━━━━━ Records shown

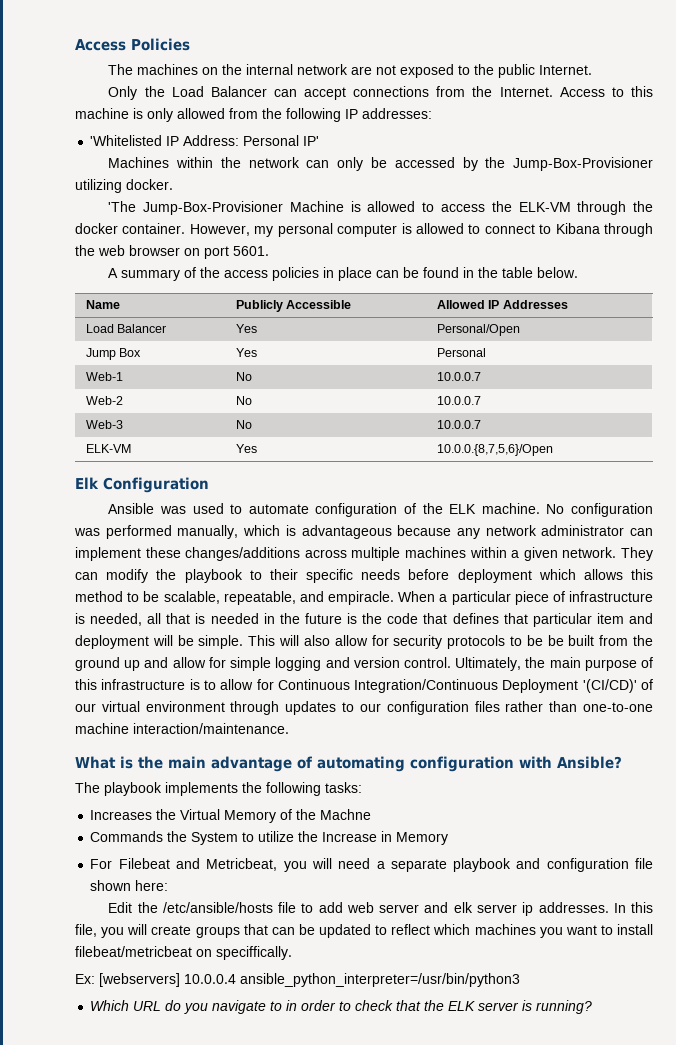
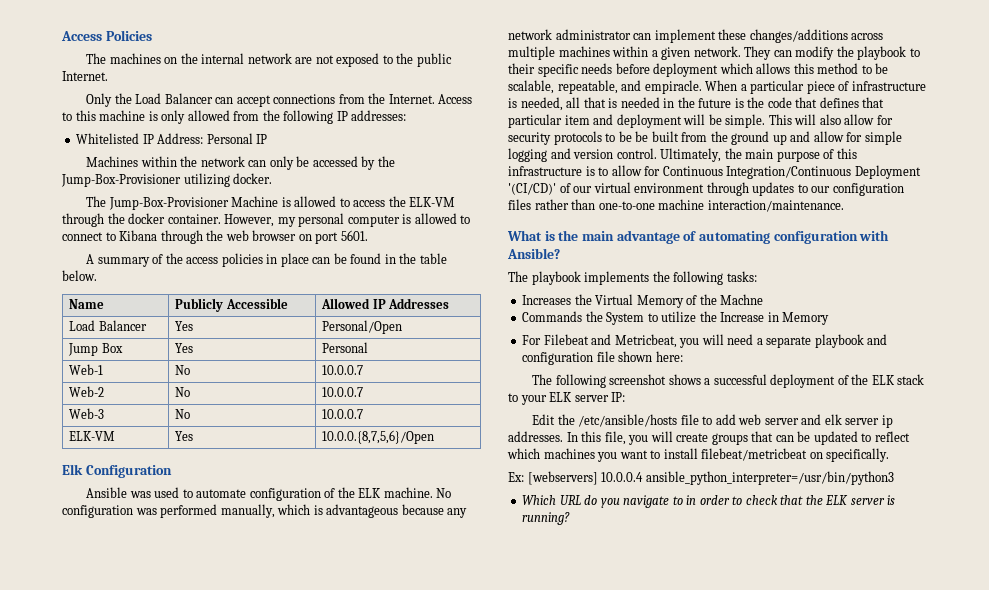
[90,135,163,146] 'Whitelisted -> [76,133,140,144] Whitelisted
[303,136,320,146] IP' -> [256,134,268,144] IP
[108,201,137,212] 'The -> [86,196,107,207] The
(169, 885) none -> [532,374,925,388] [508,392,626,405] // The following screenshot shows a successful deployment of the ELK stack to your ELK server IP:
[216,946,292,960] speciffically. -> [826,448,890,462] specifically.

━━━━━━━━━━

■ Exercise details:
A faithful copy of the records above, without images, is what to give back.

■ Written response:
[90,135,163,146] 'Whitelisted -> [76,133,140,144] Whitelisted
[303,136,320,146] IP' -> [256,134,268,144] IP
[108,201,137,212] 'The -> [86,196,107,207] The
(169, 885) none -> [532,374,925,388] [508,392,626,405] // The following screenshot shows a successful deployment of the ELK stack to your ELK server IP:
[216,946,292,960] speciffically. -> [826,448,890,462] specifically.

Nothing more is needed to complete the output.